Être-humains-sur-terre : la pensée vive du géographe Augustin Berque.

Dernière mise à jour : 22 juin


EN COMPAGNIE D'AUGUSTIN BERQUE, géographe autant que philosophe et poète sur les bords. Au fil des prochaines semaines, les humanités offrent un voyage-vagabondage, hors des sentiers battus, dans le gai savoir d’une pensée éclaireuse. On ne saurait moins attendre d’un journal-lucioles qui évite de prendre des vessies pour des lanternes.


Directeur d’études en retraite à l’École des hautes études en sciences sociales, membre de l’Académie européenne, premier Occidental à recevoir en 2009 le Grand Prix de Fukuoka pour les cultures d’Asie, récipiendaire en 2018 du prix Cosmos international, institué pour promouvoir la recherche d’un rapport plus harmonieux entre l’humanité et la nature, le géographe Augustin Berque peut être considéré comme l’un des intellectuels majeurs de notre temps. Le mot « intellectuel » ferait-il peur ? Disons alors « érudit », tant son gai savoir relie de surprenantes contrées.

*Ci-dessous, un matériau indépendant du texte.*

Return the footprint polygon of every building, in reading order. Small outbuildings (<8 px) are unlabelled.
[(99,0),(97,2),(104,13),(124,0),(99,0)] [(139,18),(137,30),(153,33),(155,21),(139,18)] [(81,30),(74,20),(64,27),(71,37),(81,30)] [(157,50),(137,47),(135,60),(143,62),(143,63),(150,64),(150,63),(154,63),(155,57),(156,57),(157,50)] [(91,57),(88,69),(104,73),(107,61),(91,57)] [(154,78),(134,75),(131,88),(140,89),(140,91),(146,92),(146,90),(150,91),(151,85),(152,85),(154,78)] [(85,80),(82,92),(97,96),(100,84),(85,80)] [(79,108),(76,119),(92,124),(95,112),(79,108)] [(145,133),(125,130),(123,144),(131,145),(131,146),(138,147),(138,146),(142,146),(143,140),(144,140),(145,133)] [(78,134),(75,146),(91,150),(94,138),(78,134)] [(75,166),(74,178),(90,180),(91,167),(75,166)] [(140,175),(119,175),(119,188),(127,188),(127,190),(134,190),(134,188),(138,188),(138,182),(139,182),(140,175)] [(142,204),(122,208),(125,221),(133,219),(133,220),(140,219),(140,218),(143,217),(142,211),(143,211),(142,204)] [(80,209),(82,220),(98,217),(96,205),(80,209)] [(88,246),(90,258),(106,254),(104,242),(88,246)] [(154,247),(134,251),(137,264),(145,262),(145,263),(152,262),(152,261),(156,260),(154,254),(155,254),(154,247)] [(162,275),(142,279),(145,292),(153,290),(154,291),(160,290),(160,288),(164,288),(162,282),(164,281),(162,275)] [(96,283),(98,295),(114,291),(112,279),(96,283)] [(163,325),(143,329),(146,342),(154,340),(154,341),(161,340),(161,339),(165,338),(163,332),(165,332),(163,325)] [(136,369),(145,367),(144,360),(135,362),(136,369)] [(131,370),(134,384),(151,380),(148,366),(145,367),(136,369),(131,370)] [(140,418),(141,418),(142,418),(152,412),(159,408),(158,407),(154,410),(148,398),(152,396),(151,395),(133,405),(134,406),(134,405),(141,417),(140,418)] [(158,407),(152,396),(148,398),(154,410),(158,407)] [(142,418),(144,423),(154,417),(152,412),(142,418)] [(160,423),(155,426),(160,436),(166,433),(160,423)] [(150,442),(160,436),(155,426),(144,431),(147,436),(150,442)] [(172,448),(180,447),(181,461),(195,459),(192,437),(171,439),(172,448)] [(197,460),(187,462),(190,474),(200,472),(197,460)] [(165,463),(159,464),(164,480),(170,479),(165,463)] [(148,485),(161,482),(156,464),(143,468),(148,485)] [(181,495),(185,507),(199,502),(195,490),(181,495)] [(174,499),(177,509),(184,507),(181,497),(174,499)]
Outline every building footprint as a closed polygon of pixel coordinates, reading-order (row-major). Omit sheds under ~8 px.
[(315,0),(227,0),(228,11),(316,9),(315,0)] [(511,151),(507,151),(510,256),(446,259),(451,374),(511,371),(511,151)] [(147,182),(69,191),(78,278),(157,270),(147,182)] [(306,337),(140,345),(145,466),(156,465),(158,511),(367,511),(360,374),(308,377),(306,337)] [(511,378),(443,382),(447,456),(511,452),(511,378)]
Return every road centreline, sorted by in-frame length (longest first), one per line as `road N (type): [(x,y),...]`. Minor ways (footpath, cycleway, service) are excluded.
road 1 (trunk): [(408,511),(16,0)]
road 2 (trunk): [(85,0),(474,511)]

« Intellectuel » ou « érudit », cela ne change rien à l’affaire : le nom d’Augustin Berque est quasiment inconnu du grand public. Il faut dire que notre géographe a un défaut : il n’est guère adepte de la religion du buzz, et ne fait pas partie de ces quelques têtes de gondole qui ont leur mot à dire sur tout et n’importe quoi, et passent le plus clair de leur temps à aguicher les médias, lesquels semblent adorer prendre des vessies pour des lanternes. Au rayon « actualités » d’un célèbre moteur de recherche, le nom d’Augustin Berque n’apparaît guère. Quelques occurrences par ci par là. Dernière en date : 15 juillet 2020, un entretien mis en ligne par Libération, mais issu du blog Géographies en mouvement, et non de la rédaction. Entretien ainsi introduit : Augustin Berque pense qu'«en ce temps où s'impose la recouvrance de nos liens avec la Terre, c'est donc, concrètement, par la terre que nous devons commencer: par l'agriculture, qui a cessé d'être une culture – un élevage, une élévation – de la terre/de la Terre pour devenir une industrie déterrestrante et mortifère, qui décompose les sols par ses intrants chimiques et les écrase par sa machinerie lourde, assassine les écosystèmes par ses biocides, torture les animaux, décime la paysannerie non seulement parce qu'elle la ruine, la chasse de la terre ou la pousse au suicide, mais aussi l'empoisonne avec ces mêmes biocides, et pour finir, cerise par-dessus le marché, intoxique tous les consommateurs. » Sujet oh combien d’actualité ! On ne serait cependant réduire la pensée d’Augustin Berque à la seule réhabilitation d’une agriculture vertueuse.


"Un paysage matriciel"


Reprenons depuis le début. Né au Maroc en 1942, il est le fils du grand anthropologue et orientaliste Jacques Berque, et de Lucie Lissac, artiste peintre. Augustin Berque passe l’essentiel de son enfance dans le Haut-Atlas marocain, qui fut pour lui un « paysage matriciel ». Mais c’est à Paris qu’il poursuit des études de géographie, de chinois et de japonais à l’École des langues orientales. En 1969, il part à l’aventure au Japon où il restera sept ans, jusqu’en 1977, non sans garder ensuite de solides liens avec le Pays du Soleil-Levant : il fut ainsi directeur de la Maison franco-japonaise, à Tokyo, de 1984 à 1988, ou encore délégué au Centre de recherches internationales sur la culture japonaise (Nichibunken, Kyôto) en 1993-1994 et en 2005-2006. Pour qui veut comprendre en profondeur la pensée et la société japonaise, les ouvrages d’Augustin Berque sont incontournables. Citons, parmi d’autres, Le Sauvage et l'artifice, les Japonais devant la nature, paru aux éditions Gallimard en 1986.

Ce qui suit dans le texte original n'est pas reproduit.